A review of studies on the LCA of electric vehicles is included in this section. The review has been conducted for understanding how some LCA studies for automotive application have been assessed, what are the parameters included such as functional unit, the weight of vehicles, battery types, and recycling which shall be used for understanding and choosing the right approach for the LCA and understanding the impact via the results. Based on the bibliometric analysis by Lucarelli et al. (2020), the research rate within the transport sector has tripled in the last five years, which shows the increased attention of academia in the transportation sector.
Life cycle assessment is a widely used application for assessing the environmental impact in automotive applications. Several comparative LCA studies between ICEV and BEV were found in the literature. Nonetheless, only few life cycle studies were focused on the HEV, specifically for the on-road vehicles.
Based on the findings from different search tools such as Scopus, and google scholar, most of the LCA studies conducted for the transport sector entail private cars, due to which the scale of the environmental impact from the CHE might differ compared to the available studies. However, the LCA studies for private cars are taken as a guideline for how the study needs to be conducted.
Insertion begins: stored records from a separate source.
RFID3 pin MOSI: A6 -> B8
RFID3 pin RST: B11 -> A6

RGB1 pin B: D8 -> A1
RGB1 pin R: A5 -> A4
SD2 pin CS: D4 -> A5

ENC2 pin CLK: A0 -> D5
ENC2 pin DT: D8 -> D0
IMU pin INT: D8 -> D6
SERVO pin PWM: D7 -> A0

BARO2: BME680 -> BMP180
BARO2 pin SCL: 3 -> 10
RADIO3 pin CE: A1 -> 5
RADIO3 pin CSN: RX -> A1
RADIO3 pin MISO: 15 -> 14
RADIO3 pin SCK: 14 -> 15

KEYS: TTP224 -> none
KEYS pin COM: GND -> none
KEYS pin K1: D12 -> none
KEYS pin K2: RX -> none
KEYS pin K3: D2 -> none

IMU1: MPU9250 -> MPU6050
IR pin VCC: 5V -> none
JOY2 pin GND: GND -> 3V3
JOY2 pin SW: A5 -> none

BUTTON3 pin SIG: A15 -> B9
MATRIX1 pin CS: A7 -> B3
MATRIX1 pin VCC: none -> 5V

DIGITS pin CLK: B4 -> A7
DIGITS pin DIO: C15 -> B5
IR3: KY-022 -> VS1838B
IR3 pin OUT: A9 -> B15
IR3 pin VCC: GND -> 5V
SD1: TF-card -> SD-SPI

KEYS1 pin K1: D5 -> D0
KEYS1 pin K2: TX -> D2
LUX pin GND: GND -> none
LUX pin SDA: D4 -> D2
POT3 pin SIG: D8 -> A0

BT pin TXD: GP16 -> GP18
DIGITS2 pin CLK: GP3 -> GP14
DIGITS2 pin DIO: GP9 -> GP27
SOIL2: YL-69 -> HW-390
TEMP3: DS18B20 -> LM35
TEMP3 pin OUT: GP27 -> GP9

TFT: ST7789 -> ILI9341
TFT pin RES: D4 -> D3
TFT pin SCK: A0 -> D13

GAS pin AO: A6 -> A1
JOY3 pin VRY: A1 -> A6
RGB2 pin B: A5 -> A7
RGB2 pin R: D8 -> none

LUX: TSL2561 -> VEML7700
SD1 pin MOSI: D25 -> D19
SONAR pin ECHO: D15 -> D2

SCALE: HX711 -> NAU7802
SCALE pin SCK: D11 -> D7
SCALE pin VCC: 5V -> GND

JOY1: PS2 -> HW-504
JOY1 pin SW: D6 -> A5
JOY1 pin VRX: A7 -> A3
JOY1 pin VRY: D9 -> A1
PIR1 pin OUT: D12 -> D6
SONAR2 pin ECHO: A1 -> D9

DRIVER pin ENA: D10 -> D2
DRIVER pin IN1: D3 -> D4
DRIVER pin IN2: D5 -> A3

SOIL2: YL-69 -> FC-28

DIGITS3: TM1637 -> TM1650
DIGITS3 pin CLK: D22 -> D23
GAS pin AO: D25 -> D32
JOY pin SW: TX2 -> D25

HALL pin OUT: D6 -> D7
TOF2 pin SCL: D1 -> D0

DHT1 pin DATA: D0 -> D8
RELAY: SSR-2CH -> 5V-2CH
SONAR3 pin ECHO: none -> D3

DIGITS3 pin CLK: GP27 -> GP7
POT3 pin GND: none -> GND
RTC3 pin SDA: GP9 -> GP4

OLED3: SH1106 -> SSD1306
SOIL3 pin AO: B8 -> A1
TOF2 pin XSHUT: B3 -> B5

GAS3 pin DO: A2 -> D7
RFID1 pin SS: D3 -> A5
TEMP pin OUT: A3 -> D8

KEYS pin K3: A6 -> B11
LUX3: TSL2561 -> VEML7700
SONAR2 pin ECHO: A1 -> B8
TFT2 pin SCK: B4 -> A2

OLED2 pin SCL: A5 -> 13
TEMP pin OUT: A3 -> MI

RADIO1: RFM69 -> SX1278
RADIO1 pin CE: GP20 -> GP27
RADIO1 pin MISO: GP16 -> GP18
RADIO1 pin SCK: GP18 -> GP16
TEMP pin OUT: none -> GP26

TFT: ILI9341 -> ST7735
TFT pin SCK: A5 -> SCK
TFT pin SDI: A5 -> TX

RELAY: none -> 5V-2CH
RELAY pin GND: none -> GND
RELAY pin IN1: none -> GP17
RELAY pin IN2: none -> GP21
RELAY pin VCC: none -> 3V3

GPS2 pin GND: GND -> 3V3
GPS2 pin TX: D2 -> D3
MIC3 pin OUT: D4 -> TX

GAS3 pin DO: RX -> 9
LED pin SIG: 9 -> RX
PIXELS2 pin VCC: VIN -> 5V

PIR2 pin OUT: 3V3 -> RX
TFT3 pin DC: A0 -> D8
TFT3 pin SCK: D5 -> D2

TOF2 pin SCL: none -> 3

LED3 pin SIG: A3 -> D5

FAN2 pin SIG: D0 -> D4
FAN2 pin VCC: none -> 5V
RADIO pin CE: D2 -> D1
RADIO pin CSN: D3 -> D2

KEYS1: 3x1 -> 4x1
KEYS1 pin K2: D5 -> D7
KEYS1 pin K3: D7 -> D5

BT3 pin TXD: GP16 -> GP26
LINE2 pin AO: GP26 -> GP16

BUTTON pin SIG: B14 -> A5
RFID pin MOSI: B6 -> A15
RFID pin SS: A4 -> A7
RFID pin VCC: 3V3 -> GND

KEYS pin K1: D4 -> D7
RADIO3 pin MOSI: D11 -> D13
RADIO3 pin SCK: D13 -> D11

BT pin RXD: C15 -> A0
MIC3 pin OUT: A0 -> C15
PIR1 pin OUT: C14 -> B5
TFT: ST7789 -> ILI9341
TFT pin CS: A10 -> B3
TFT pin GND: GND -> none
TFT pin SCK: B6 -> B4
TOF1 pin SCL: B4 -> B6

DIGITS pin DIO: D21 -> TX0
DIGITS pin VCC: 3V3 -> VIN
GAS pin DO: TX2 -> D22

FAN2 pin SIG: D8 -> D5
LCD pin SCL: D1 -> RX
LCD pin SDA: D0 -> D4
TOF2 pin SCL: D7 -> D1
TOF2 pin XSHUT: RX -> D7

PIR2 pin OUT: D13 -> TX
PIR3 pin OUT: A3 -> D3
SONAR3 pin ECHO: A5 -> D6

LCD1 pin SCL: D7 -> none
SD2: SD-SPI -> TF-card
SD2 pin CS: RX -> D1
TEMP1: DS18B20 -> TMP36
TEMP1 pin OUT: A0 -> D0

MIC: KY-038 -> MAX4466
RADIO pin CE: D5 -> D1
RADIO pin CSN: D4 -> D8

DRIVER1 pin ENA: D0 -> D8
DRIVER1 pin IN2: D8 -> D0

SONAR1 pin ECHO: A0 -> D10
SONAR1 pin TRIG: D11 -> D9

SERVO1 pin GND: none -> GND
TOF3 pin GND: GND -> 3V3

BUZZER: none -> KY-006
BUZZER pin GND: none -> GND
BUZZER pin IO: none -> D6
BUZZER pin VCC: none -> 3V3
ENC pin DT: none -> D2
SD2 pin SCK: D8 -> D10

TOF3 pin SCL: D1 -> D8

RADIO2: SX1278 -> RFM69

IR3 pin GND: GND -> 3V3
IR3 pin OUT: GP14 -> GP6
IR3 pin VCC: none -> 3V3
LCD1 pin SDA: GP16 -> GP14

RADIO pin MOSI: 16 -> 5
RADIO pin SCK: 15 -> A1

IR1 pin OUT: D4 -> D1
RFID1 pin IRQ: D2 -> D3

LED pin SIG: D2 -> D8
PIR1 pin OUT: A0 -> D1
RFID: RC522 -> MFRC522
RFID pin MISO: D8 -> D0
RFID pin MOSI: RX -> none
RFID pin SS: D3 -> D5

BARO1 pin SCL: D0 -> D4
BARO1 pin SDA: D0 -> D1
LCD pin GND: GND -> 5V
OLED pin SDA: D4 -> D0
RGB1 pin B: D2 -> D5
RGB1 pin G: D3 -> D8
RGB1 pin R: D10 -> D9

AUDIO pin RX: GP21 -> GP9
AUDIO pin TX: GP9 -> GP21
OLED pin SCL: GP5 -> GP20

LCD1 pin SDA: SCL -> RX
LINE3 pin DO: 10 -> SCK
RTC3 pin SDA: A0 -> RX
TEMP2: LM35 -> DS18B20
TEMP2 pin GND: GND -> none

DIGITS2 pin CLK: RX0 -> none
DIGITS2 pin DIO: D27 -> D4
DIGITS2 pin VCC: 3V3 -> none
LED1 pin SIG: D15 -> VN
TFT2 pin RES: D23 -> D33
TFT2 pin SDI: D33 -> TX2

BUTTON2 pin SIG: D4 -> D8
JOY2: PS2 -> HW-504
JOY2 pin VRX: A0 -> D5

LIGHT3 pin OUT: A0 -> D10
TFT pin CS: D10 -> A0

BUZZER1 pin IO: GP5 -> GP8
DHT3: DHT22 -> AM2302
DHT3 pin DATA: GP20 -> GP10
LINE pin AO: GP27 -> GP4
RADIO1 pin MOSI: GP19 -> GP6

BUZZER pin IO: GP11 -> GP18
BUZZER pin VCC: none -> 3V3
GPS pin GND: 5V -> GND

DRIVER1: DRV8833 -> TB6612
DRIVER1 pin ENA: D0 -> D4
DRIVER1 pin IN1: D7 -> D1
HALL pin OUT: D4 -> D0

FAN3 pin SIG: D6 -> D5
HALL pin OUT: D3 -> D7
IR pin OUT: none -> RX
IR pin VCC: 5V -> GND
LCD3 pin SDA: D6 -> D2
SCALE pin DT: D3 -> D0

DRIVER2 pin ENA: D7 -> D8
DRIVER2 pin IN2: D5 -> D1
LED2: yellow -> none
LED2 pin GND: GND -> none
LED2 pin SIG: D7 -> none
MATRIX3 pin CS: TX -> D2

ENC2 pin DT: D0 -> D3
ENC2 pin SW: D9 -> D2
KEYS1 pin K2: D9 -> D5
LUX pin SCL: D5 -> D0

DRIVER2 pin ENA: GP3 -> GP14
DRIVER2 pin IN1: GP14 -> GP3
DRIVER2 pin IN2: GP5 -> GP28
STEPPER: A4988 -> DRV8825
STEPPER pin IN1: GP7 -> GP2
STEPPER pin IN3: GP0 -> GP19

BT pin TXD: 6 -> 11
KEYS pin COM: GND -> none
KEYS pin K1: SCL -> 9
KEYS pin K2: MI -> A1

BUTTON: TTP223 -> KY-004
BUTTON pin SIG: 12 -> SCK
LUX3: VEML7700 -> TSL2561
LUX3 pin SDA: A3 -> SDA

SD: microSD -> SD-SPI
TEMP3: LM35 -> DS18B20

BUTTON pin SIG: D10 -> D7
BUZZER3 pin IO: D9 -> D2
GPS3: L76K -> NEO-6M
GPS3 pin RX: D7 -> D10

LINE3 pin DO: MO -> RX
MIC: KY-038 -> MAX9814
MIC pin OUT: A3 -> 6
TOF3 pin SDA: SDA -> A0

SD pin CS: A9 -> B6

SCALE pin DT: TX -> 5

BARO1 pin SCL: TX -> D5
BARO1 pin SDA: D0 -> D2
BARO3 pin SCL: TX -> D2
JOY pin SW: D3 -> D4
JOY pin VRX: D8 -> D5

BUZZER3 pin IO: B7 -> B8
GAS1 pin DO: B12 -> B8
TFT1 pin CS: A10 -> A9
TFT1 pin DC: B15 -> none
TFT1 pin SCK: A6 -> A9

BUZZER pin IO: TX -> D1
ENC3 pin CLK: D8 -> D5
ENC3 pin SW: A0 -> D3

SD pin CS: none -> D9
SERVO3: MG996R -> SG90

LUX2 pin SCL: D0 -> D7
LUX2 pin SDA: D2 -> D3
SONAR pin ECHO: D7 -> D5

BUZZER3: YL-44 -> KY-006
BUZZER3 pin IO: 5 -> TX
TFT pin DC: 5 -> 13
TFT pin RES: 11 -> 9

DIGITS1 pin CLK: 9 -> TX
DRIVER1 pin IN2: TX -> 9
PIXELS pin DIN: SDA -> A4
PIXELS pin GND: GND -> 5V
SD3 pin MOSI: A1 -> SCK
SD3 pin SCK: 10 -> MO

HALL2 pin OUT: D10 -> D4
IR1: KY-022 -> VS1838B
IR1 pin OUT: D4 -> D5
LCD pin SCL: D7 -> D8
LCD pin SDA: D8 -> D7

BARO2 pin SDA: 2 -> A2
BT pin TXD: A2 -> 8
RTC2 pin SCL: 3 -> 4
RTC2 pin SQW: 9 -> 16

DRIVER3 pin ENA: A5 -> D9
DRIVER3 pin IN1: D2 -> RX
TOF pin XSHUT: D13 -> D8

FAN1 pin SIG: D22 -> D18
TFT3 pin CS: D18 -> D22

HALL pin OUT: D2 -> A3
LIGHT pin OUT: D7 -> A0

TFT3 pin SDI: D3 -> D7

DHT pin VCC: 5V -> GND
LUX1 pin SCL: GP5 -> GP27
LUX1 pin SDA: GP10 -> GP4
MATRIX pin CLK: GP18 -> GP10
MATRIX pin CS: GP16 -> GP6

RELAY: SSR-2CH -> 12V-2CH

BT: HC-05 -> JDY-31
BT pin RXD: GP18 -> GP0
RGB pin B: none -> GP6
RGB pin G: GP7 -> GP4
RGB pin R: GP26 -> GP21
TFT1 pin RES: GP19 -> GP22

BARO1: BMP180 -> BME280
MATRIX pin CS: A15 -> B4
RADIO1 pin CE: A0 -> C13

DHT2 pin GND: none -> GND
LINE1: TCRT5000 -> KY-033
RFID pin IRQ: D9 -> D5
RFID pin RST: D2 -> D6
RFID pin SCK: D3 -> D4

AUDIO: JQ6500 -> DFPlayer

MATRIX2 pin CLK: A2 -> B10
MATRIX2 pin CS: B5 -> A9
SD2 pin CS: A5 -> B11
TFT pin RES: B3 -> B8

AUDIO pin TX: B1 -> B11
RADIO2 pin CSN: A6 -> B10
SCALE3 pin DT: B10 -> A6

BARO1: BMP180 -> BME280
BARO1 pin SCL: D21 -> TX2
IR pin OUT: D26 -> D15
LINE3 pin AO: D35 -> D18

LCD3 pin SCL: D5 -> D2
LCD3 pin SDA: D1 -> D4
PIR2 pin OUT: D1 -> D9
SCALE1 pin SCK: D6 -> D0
In most of the comparative LCA studies between BEV and ICEV, the use phase has been given relatively higher importance which deals with only the tailpipe emissions (Samaras & Meisterling, 2008; Boureima, et al., 2009). However, some studies have focused on the vehicles' overall life cycle, including the manufacturing of the battery and the energy generation for the vehicles in the system boundary. Pero et al. (2018) and Hawkins et al. (2012) have investigated the energy production parts and presented it in their findings. Based on their results, the use phase is the dominant phase for GHG emissions.
Battery usage for electric vehicles also has several sustainability issues, and this has captured avid interest from several areas, including the LCA community. Studies focusing mainly on battery analysis for automotive applications are Ellingsen et al. (2013) and Dai et al. (2019).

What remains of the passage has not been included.